Conventional framing
Reductionism is commonly understood as the view that complex systems can be explained by analysing their constituent parts and the laws governing those parts. In biology, this often takes the form of explaining organisms in terms of genes, molecules, and biochemical mechanisms, with the assumption that higher-level phenomena can be derived from lower-level processes.
This framing typically treats ontological fundamentality—what is most basic in reality—as determining explanatory priority, and assumes that biological organisation, function, and adaptation can be reduced without remainder to physical and chemical descriptions.
APS reframing
APS accepts that biological systems are materially constituted by physical and chemical processes but rejects the inference that material constitution alone determines explanatory priority. Explanation in biology concerns not only what systems are made of but what makes them intelligible as living systems.
This limitation reflects a broader orientation of explanation in which analytic direction—explaining systems in terms of their components—is treated as explanatorily primary (see Analysis, Synthesis, and the Direction of Explanation).
In APS, biological intelligibility begins with viability-oriented, constraint-closed organisation. Components such as genes, enzymes, and structures acquire biological meaning only through their contribution to sustaining the organisation of the system in which they participate. Outside this context, they remain physically real but are not yet biologically explanatory.
Reductionism is therefore reframed as incomplete rather than incorrect: it captures the material basis of biological systems but omits the organisational conditions required for biological intelligibility.
Key Point
Reductionism in APS is limited by the distinction between material constitution and explanatory priority: biological systems are physically constituted by parts, but their explanation depends on the organisation those parts collectively sustain.

==================================================

* **Assigned task 1**:
Answer these questions from the reductionism text:
(a) In biology, what does reductionism often explain organisms in terms of?
(b) According to APS, where does biological intelligibility begin?
(c) Reductionism is reframed as incorrect or as incomplete?
* **Assigned task 2**: Copy the passage of the reductionism text starting with "This framing typically" and going on through "and chemical descriptions.".

* **Collected data**:
==================================================

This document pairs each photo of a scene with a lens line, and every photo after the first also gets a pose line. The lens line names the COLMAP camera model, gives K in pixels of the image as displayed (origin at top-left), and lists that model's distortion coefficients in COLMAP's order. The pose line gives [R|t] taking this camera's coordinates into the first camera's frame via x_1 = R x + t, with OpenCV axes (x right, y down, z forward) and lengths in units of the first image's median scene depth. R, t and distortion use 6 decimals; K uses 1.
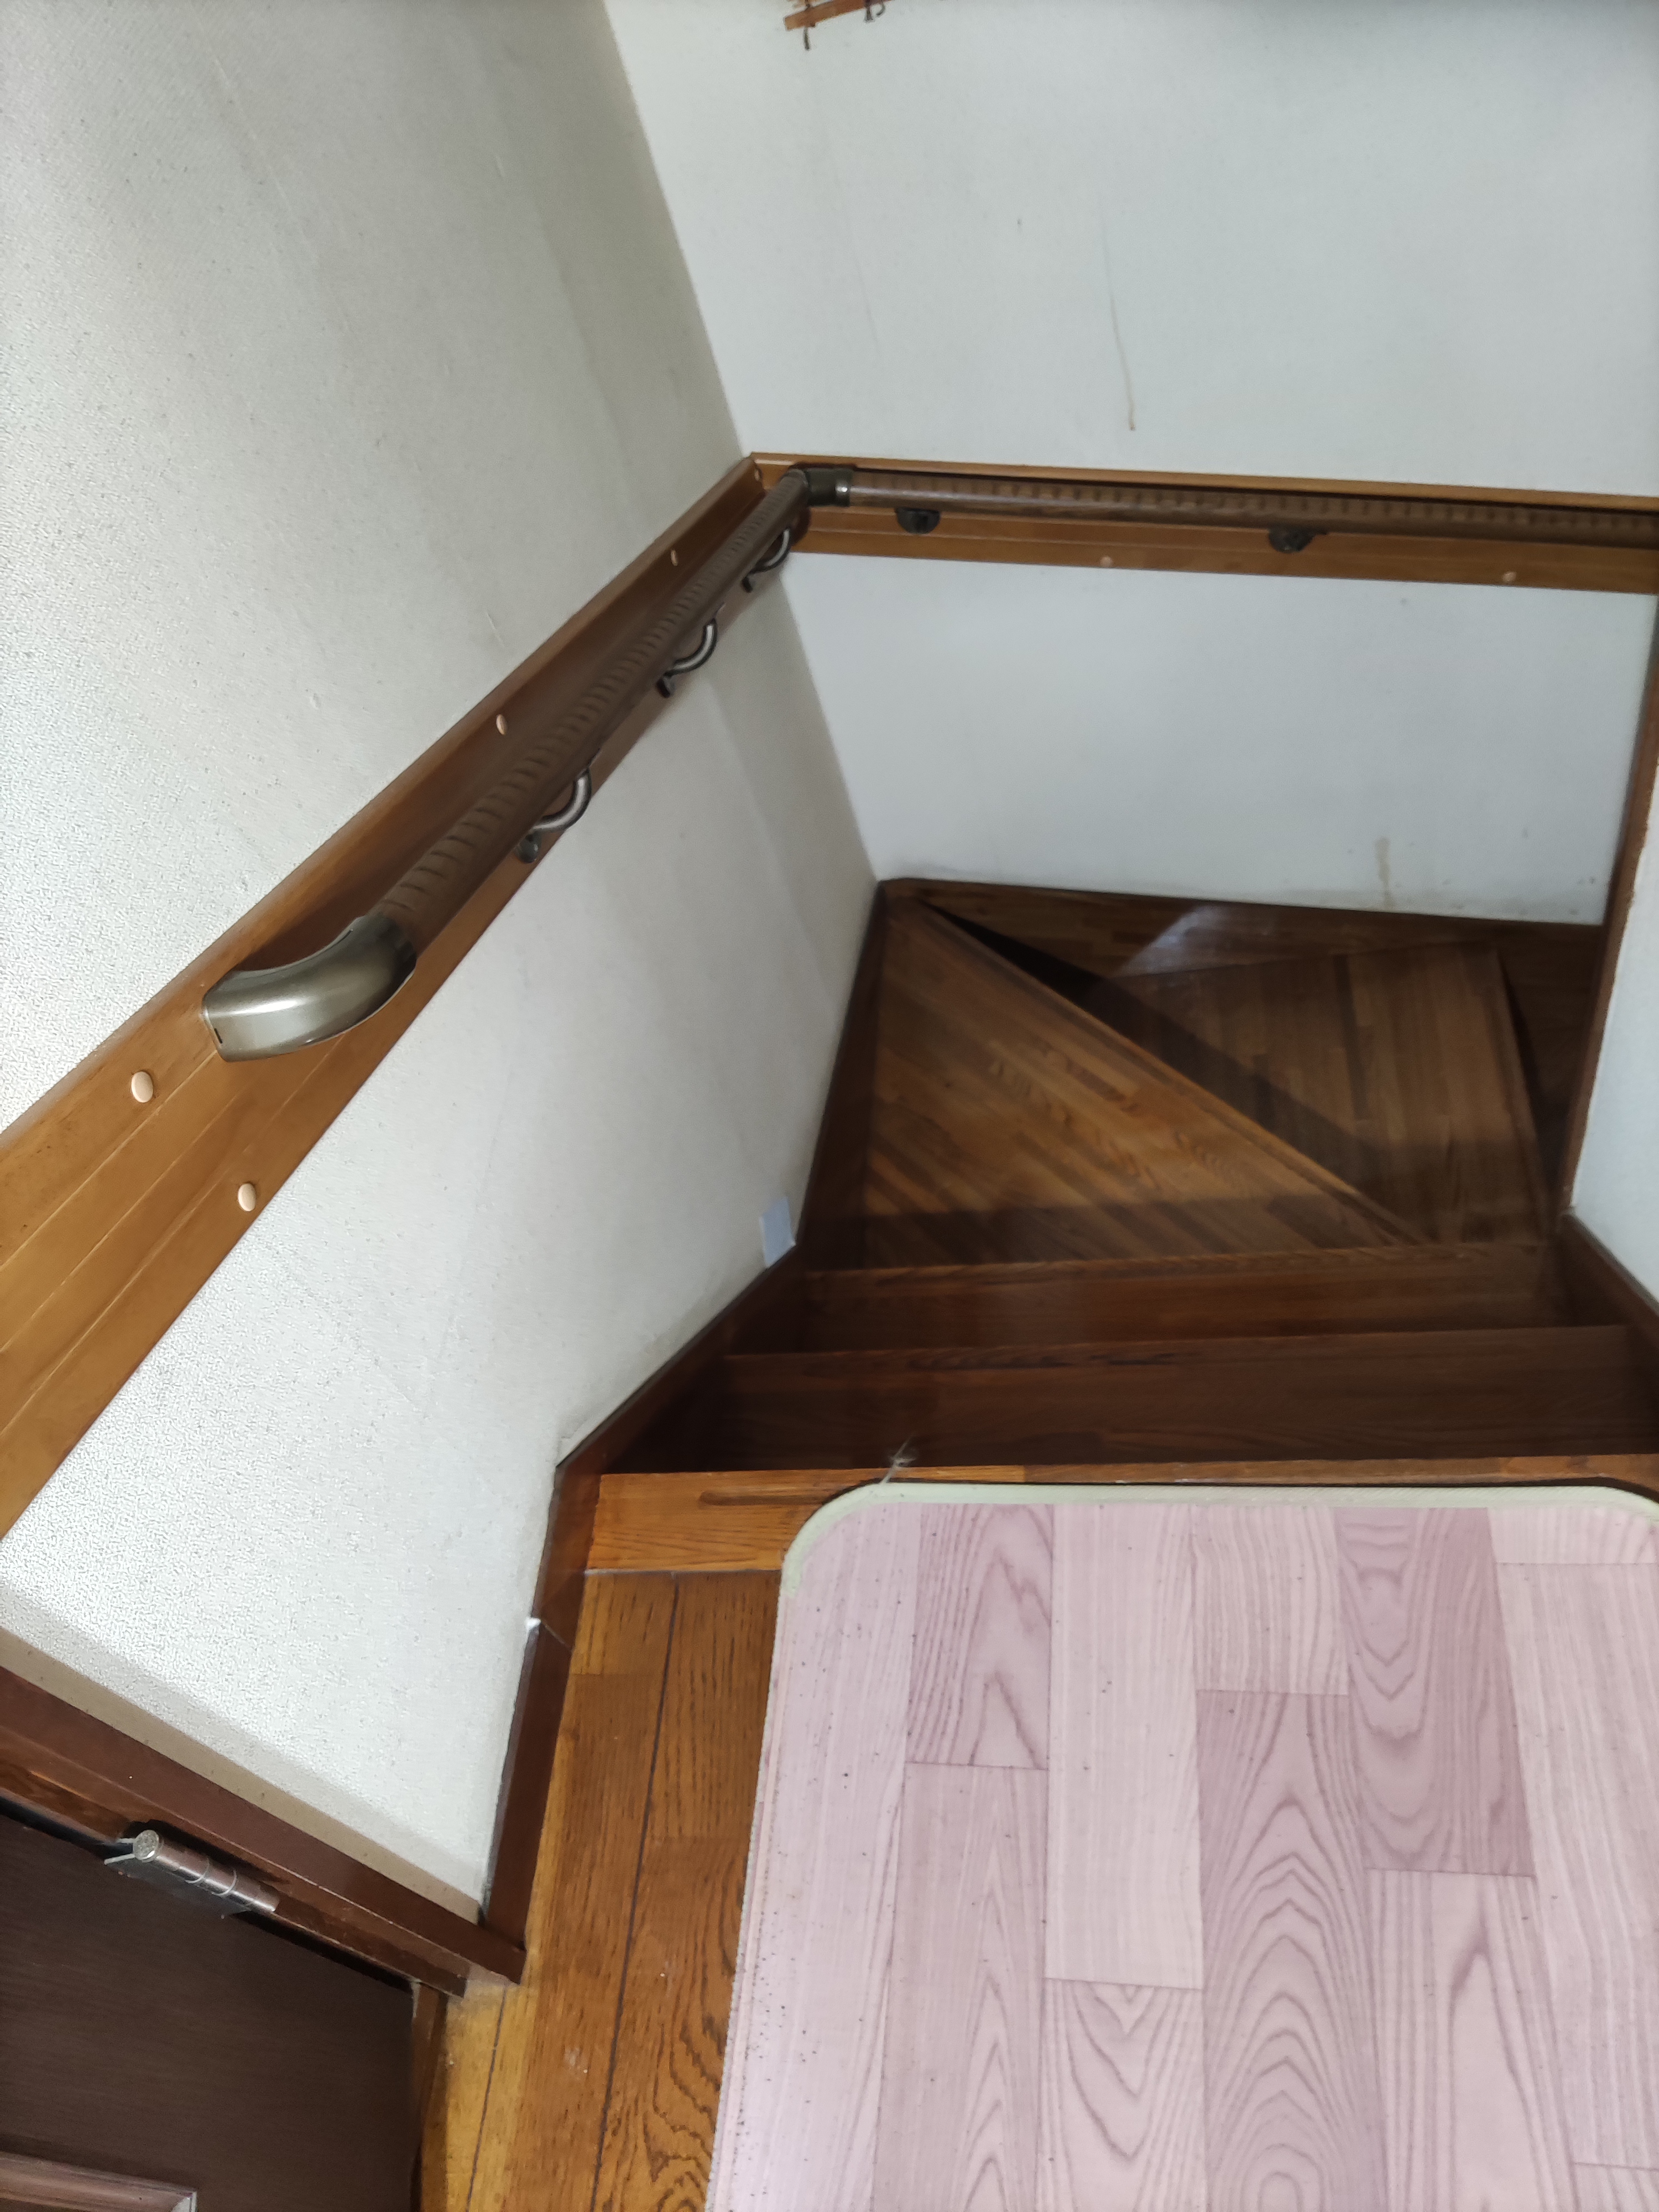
lens RADIAL K [[1379.4, 0, 829.5], [0, 1379.4, 1106.0], [0, 0, 1]] dist [-0.040390, -0.000534]
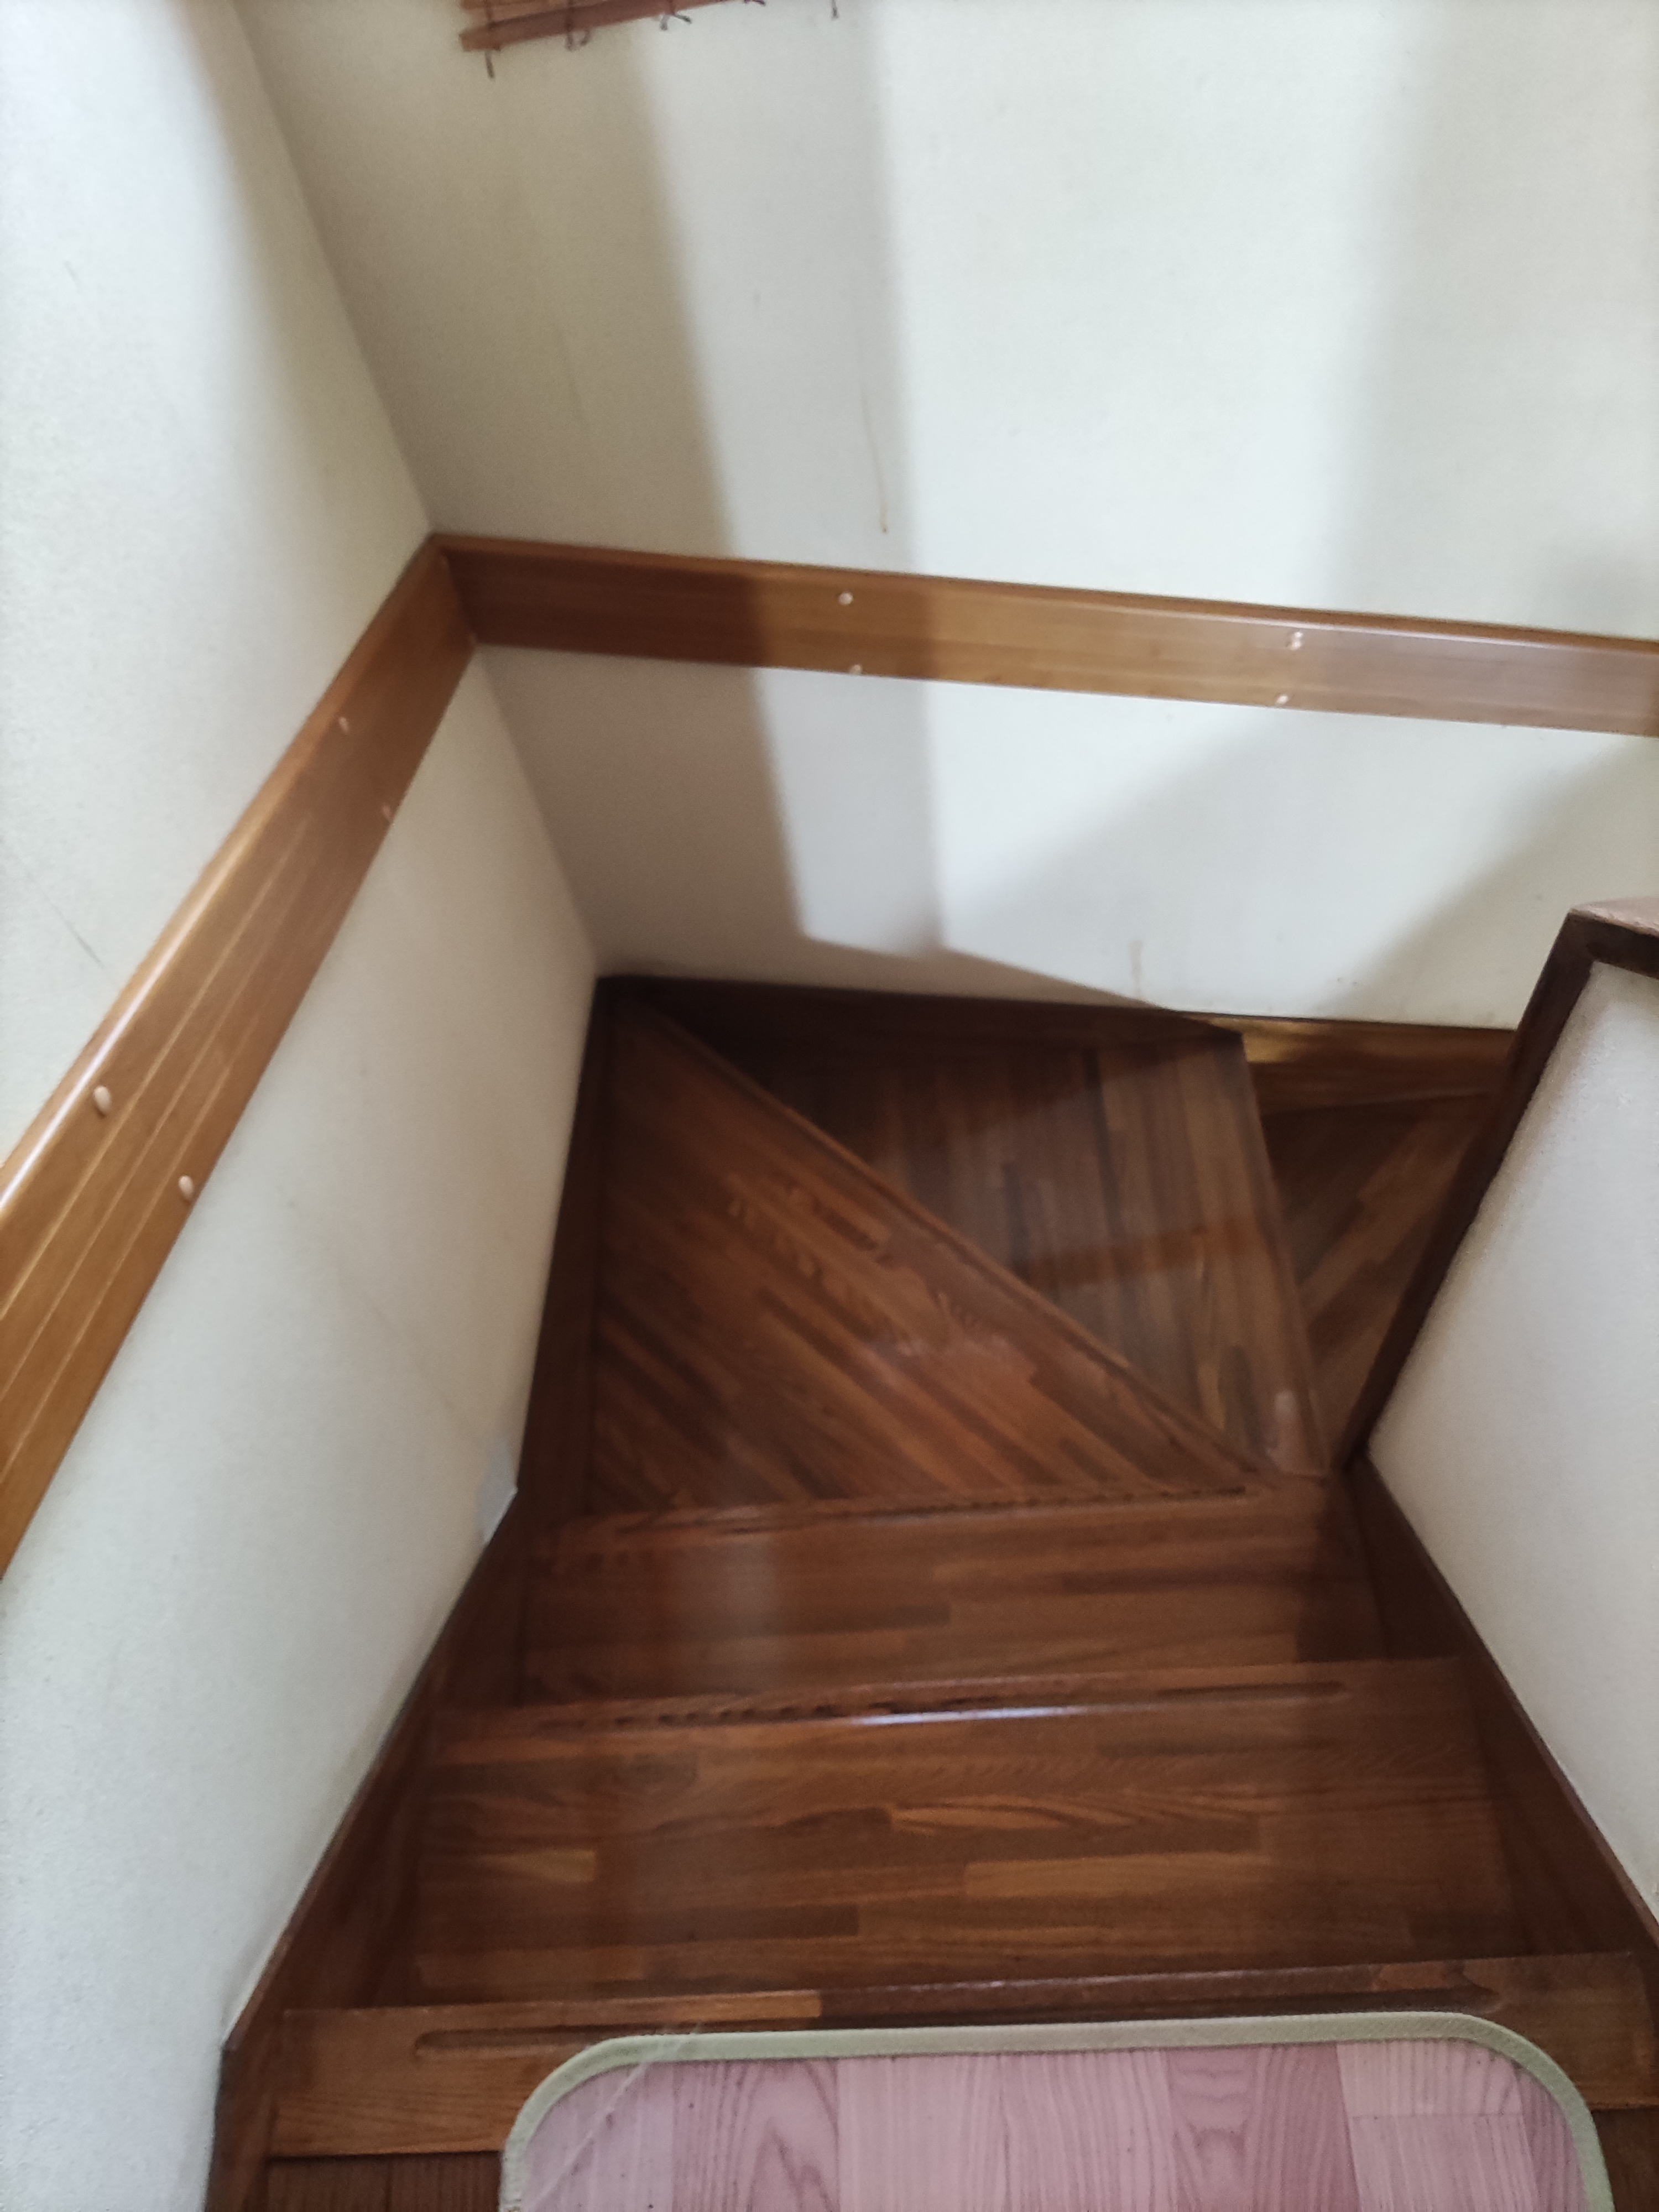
lens RADIAL K [[1379.4, 0, 829.5], [0, 1379.4, 1106.0], [0, 0, 1]] dist [-0.040390, -0.000534]
pose [[0.980857, -0.023645, 0.193287, 0.016429], [0.014093, 0.998617, 0.050648, -0.318377], [-0.194217, -0.046954, 0.979834, 0.236530]]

==================================================

* **Output 1**:
(a) Genes, molecules, and biochemical mechanisms.
(b) With viability-oriented, constraint-closed organisation.
(c) Incomplete.

* **Output 2**:
This framing typically treats ontological fundamentality—what is most basic in reality—as determining explanatory priority, and assumes that biological organisation, function, and adaptation can be reduced without remainder to physical and chemical descriptions.